▶ Exercise goal:
Lines in the listing below containing the string "href" are to be identified and copied.
Recorded data section start
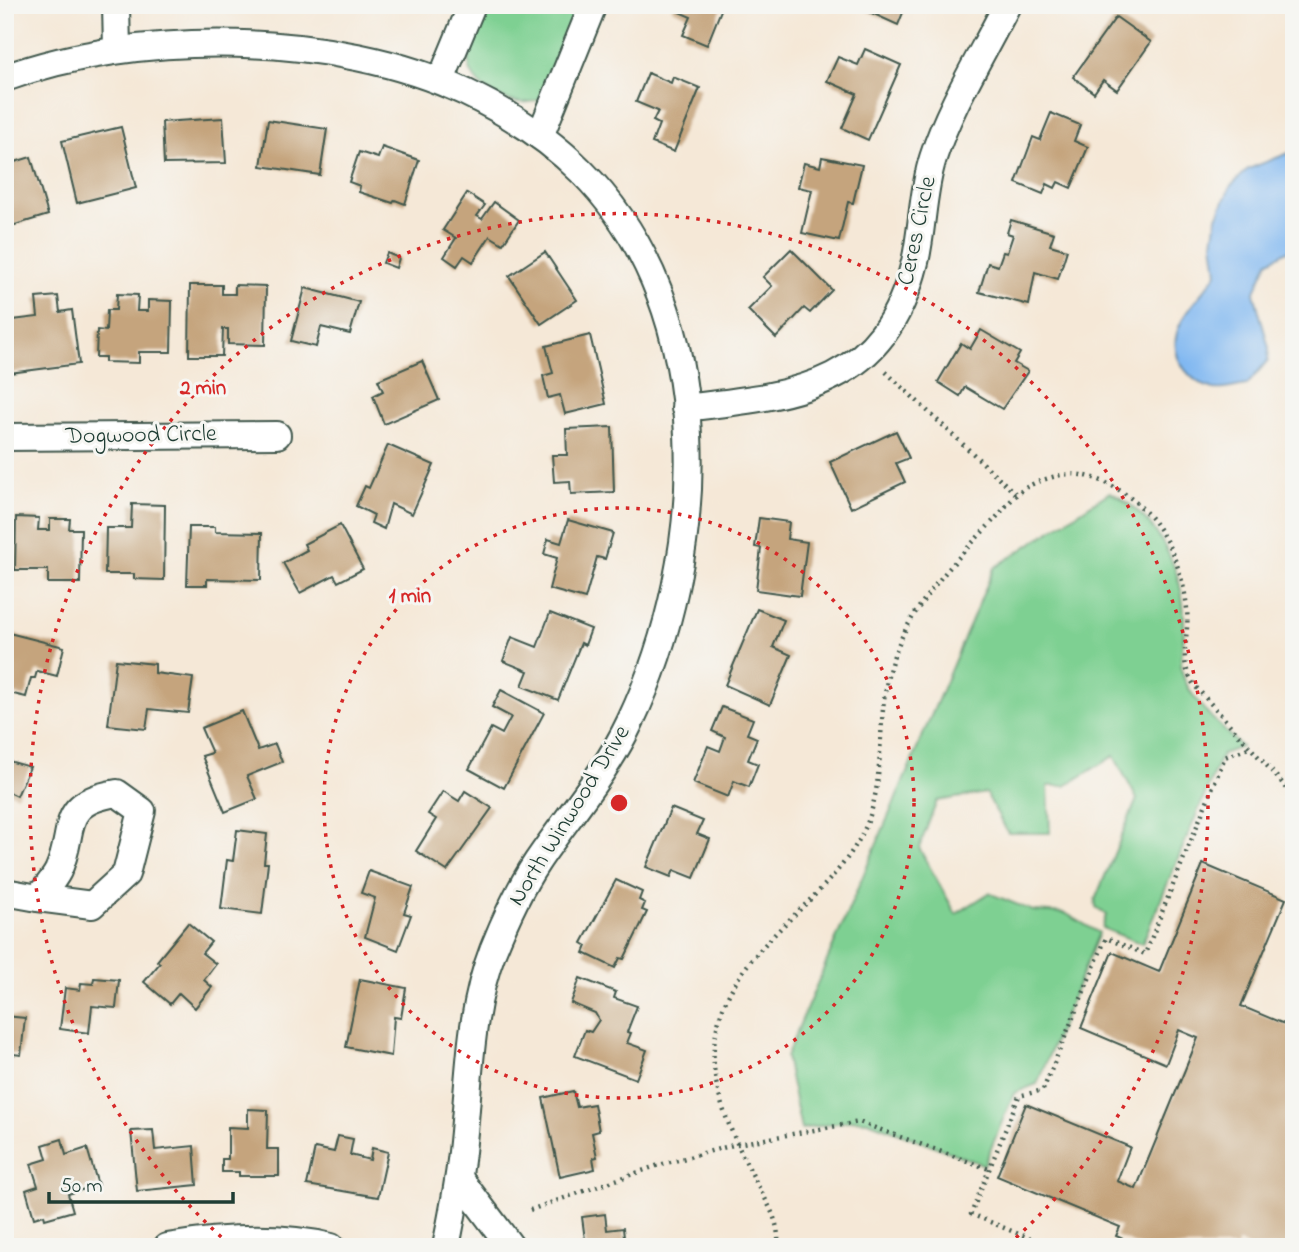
<svg xmlns="http://www.w3.org/2000/svg" width="1299" height="1252" font-family="'Indie Flower',sans-serif">
  <style>
    .green { fill: #7ed092; stroke: #4e8663; stroke-width: 2 }
    .water { fill: #81b8f1; stroke: #507a92; stroke-width: 2 }
    .building { fill: #c5a47d }
    .lines { fill: none; stroke-linecap: round; stroke-linejoin: round }
    .minor-casing { stroke: #3f574c; stroke-width: 30 }
    .path { stroke: #3f574c; stroke-width: 4.5; stroke-dasharray: 2 5; stroke-linecap: butt }
    .minor { stroke: #fff; stroke-width: 26 }
    .ring { fill: none; stroke: #d62828; stroke-width: 3.5; stroke-dasharray: 3.5 7 }
    .labels { text-anchor: middle; dominant-baseline: central; stroke-width: 6; stroke-linejoin: round; paint-order: stroke }
    .street-label { font-size: 24px; fill: #1f3d34; stroke: #f6f6f2 }
    .centre { fill: #d62828; stroke: #f6f6f2; stroke-width: 3.5 }
    .ring-label { font-size: 21px; text-anchor: middle; font-weight: bold; fill: #d62828; stroke: #f6f6f2; stroke-width: 6; stroke-linejoin: round; paint-order: stroke }
  </style>
  <rect width="100%" height="100%" fill="#f6f6f2"/>
  <filter id="ink" filterUnits="userSpaceOnUse"><feTurbulence type="fractalNoise" baseFrequency=".0143" numOctaves="2"/><feDisplacementMap in="SourceGraphic" scale="14" xChannelSelector="R" yChannelSelector="G"/><feConvolveMatrix kernelMatrix="1 2 1 2 8 2 1 2 1" color-interpolation-filters="sRGB"/></filter>
  <filter id="wash" filterUnits="userSpaceOnUse"><feTurbulence type="fractalNoise" baseFrequency=".00686" numOctaves="4" result="noise"/><feDisplacementMap in="SourceGraphic" scale="28" xChannelSelector="R" yChannelSelector="G"/><feGaussianBlur stdDeviation="1.57" result="paint"/><feColorMatrix in="noise" values="0 0 0 0 0 0 0 0 0 0 0 0 0 0 0 0 0 1.4 0 .05"/><feComposite in="paint" operator="in"/></filter>
  <g filter="url(#wash)">
    <rect width="100%" height="100%" fill="#f5e8d7"/>
    <g class="green">
      <path d="M492,5H582L543,97C522,113 470,91 469,63C469,45 485,21 492,5Z"/>
      <path d="M1110,492C1159,517 1186,574 1184,628C1184,647 1177,663 1185,681C1196,706 1223,728 1241,747L1222,754L1142,944L1102,928L1106,915L1096,907L1095,900L1137,799L1114,756L1065,786H1048L1050,833H1008L986,793L937,801L919,848L956,914L989,893L1033,911L1065,913L1099,933L1037,1084L1014,1093L984,1165L868,1121L854,1120L801,1129L786,1057L994,568Z"/>
    </g>
    <path class="water" d="M1294,151V247L1268,262L1254,293L1269,348L1268,360L1247,385C1237,386 1224,391 1214,389C1192,384 1172,361 1176,337C1180,313 1205,292 1217,273L1213,242L1217,217L1230,187L1248,169Z"/>
    <g id="blocks">
      <g class="building">
        <path d="M673,5H723L707,45L683,35L691,17L672,9Z"/>
        <path d="M854,5H906L898,25Z"/>
        <path d="M1116,17L1151,42L1117,90L1103,80L1094,93L1073,77Z"/>
        <path d="M865,49L901,65L868,140L842,128L857,94L827,81L838,57L858,65Z"/>
        <path d="M648,73L671,83L673,77L700,88L674,152L652,143L659,124L653,121L658,111L636,102Z"/>
        <path d="M1051,113L1080,125L1074,141L1088,147L1071,188L1058,182L1055,188L1047,184L1043,194L1016,183L1033,137L1040,140Z"/>
        <path d="M223,118L226,163L164,164L162,122Z"/>
        <path d="M268,120L327,129L320,175L261,166Z"/>
        <path d="M121,127L136,188L77,203L62,141Z"/>
        <path d="M382,147L419,160L405,204L395,200L393,203L359,192L360,186L349,182L359,152L378,158Z"/>
        <path d="M31,157L48,215L5,228V165Z"/>
        <path d="M822,157L862,165L853,203L848,202L839,241L802,233L812,190L798,187L804,163L820,167Z"/>
        <path d="M467,193L485,205L477,216L482,219L494,202L519,220L503,244L490,236L473,262L464,256L457,266L444,257L456,238L443,230Z"/>
        <path d="M1011,220L1054,233L1050,245L1067,250L1058,279L1035,272L1029,305L979,292L988,263L998,266L1003,252L1007,253L1013,235L1007,233Z"/>
        <path d="M791,249L832,290L810,313L804,308L776,338L748,310L772,286L763,277Z"/>
        <path d="M545,252L577,300L541,324L509,276Z"/>
        <path d="M387,253L399,258L396,268L383,263Z"/>
        <path d="M190,285H222V294H235V285L266,286L265,345L228,344V329H223L222,356H189Z"/>
        <path d="M305,288L359,302L350,334L321,327L316,347L291,341Z"/>
        <path d="M117,294L138,295L137,311H148V300L172,301L171,352H139V363L105,362V357H96L97,330L106,331L107,310H116Z"/>
        <path d="M58,296L60,312L72,310L79,364L9,373L5,321L38,317L36,298Z"/>
        <path d="M981,330L1020,353L1014,363L1028,371L1002,409L965,387L960,396L938,382L961,343L970,349Z"/>
        <path d="M590,335L606,404L565,414L560,395L548,398L543,376L553,373L546,346Z"/>
        <path d="M422,361L439,400L384,424L373,396L383,391L378,380Z"/>
        <path d="M612,427L614,492L571,494L570,481L554,482L552,455H567L566,429Z"/>
        <path d="M896,431L909,458L896,463L905,482L851,508L830,462Z"/>
        <path d="M388,445L434,465L412,514L391,504L384,529L371,523L374,515L356,506L365,486L369,488Z"/>
        <path d="M132,504L165,505L164,580L134,579V574H105L106,528H131Z"/>
        <path d="M16,517L39,518L38,530H50V519H70L69,529H81L80,583H48V570H15Z"/>
        <path d="M759,518L789,522L787,539L807,542L800,596L756,590L761,548L755,547Z"/>
        <path d="M568,520L613,533L605,559L597,557L585,599L549,589L557,558L544,554L548,539L561,543Z"/>
        <path d="M340,525L363,569L338,582L334,575L300,593L283,563L307,550L304,544Z"/>
        <path d="M189,527H215V532L262,533L261,580L207,579V585H187Z"/>
        <path d="M757,609L784,620L773,647L791,655L770,705L725,685Z"/>
        <path d="M550,613L591,629L585,645L581,643L558,700L522,686L528,671L503,661L512,637L537,647Z"/>
        <path d="M5,632L64,647L57,676L37,671L35,678H31L26,697L5,692Z"/>
        <path d="M116,660L155,664V673L193,678L188,713L149,709L146,729L108,725Z"/>
        <path d="M501,690L544,713L504,788L469,769L491,728L502,734L511,717L492,707Z"/>
        <path d="M722,707L753,719L747,734L757,738L748,760L758,764L749,787L734,781L728,797L693,783L708,746L720,751L725,737L712,731Z"/>
        <path d="M242,711L258,750L275,744L282,762L247,776L257,799L225,812L202,756L212,753L201,728Z"/>
        <path d="M5,760L30,767L17,796L9,792L5,799Z"/>
        <path d="M443,791L459,801L465,791L492,808L447,871L416,851L436,819L428,814Z"/>
        <path d="M671,808L703,821L697,834L710,839L694,878L674,870L671,877L646,867Z"/>
        <path d="M237,830L267,834L264,863H268L262,914L221,909L227,860L233,861Z"/>
        <path d="M1203,864L1286,899L1241,1006L1289,1026L1294,1015V1247H1249L1239,1242L1237,1247H1142L1116,1236L1120,1227L997,1176L1026,1104L1130,1147L1117,1181L1136,1189L1198,1038L1179,1030L1166,1064L1081,1028L1112,952L1159,972Z"/>
        <path d="M369,871L413,887L404,913L411,915L398,950L365,937L375,898L361,893Z"/>
        <path d="M616,880L642,892L639,900L645,903L642,910L647,912L624,959L620,958L615,968L584,953L587,946L582,943Z"/>
        <path d="M188,923L211,942L202,953L216,964L204,980L212,987L195,1008L179,993L170,1004L144,982L160,963L157,961Z"/>
        <path d="M94,978L119,980L116,1008L92,1006L89,1033L60,1029L65,988L80,990L81,983L93,984Z"/>
        <path d="M580,978L616,992L614,998L637,1006L627,1032L631,1033L627,1043L647,1050L636,1079L575,1056L585,1030L591,1032L599,1020L595,1013L571,1003Z"/>
        <path d="M360,979L406,988L401,1018L394,1017L391,1056L346,1047Z"/>
        <path d="M5,1016L25,1018L21,1055L5,1053Z"/>
        <path d="M573,1091L577,1107L594,1104L599,1131L592,1133L597,1157L593,1158L595,1169L560,1177L543,1098Z"/>
        <path d="M248,1109L268,1110L267,1149H279V1176H239V1172H222V1159H228V1127L248,1128Z"/>
        <path d="M153,1130L155,1150L194,1146L197,1185L137,1191L131,1131Z"/>
        <path d="M338,1136L353,1139L350,1155L370,1160L372,1148L388,1152L378,1197L307,1185L315,1148L334,1152Z"/>
        <path d="M62,1139L66,1155L87,1148L98,1185L68,1194L73,1211L45,1219L44,1215L34,1218L26,1190L38,1186L31,1164L47,1159L43,1145Z"/>
        <path d="M605,1214L607,1230L623,1228L625,1247H586L582,1217Z"/>
      </g>
    </g>
  </g>
  <g filter="url(#ink)">
    <use href="#blocks" fill-opacity="0" stroke="#3f574c" stroke-width="2"/>
    <g class="lines">
      <g class="minor-casing">
        <g id="minor">
          <path d="M116,5L117,49"/>
          <path d="M5,78C138,29 337,31 465,92C507,112 549,139 582,172C722,312 709,556 630,722C606,773 568,816 537,862C519,889 505,920 493,950C469,1012 470,1076 463,1142C460,1177 453,1212 446,1247"/>
          <path d="M441,80L472,5"/>
          <path d="M540,136L593,5"/>
          <path d="M685,408C795,395 884,388 915,262C923,228 922,192 933,158C950,105 982,55 1007,5"/>
          <path d="M5,437L277,435"/>
          <path d="M117,793L142,811L126,874L92,905L38,898C45,889 53,881 58,871C77,830 56,803 117,793Z"/>
          <path d="M5,892L38,898"/>
          <path d="M459,1178L511,1247"/>
          <path d="M167,1247C220,1238 278,1234 331,1247"/>
        </g>
      </g>
      <g class="path">
        <path d="M886,372L1018,496"/>
        <path d="M530,1210L656,1166L737,1144L859,1122L989,1169"/>
        <path d="M778,1247C780,1220 767,1203 755,1180C734,1138 707,1087 715,1038C730,942 830,907 866,826C887,777 875,714 892,661C911,605 953,563 993,521C1003,511 1014,494 1027,487C1035,482 1051,477 1061,475C1097,469 1138,498 1157,526C1176,553 1190,595 1187,628C1185,652 1181,664 1194,685L1294,796"/>
        <path d="M1050,1247L971,1214L1019,1096L1043,1090L1106,938L1145,954L1225,757L1251,747"/>
      </g>
      <use href="#minor" class="minor"/>
    </g>
  </g>
  <g class="ring">
    <circle cx="619" cy="803" r="295"/>
    <path d="M229 1244A589 589 0 1 1 1009 1244"/>
  </g>
  <g class="labels">
    <g class="street-label">
      <text transform="translate(918 231) rotate(-78)">Ceres Circle</text>
      <text transform="translate(141 436) rotate(-1)">Dogwood Circle</text>
      <text transform="translate(570 816) rotate(-58)">North Winwood Drive</text>
    </g>
  </g>
  <circle cx="619" cy="803" r="10" class="centre"/>
  <g class="ring-label">
    <text x="203" y="394">2 min</text>
    <text x="410" y="602">1 min</text>
  </g>
  <rect width="1299" height="1252" fill="none" stroke="#f6f6f2" stroke-width="28"/>
  <path d="M49 1192v10h184v-10" fill="none" stroke="#1f3d34" stroke-width="3.5"/>
  <text x="60" y="1192" font-size="21" fill="#1f3d34" stroke="#f6f6f2" stroke-width="5" paint-order="stroke">50 m</text>
</svg>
Recorded data section end
▶ Exercise answer:
    <use href="#blocks" fill-opacity="0" stroke="#3f574c" stroke-width="2"/>
      <use href="#minor" class="minor"/>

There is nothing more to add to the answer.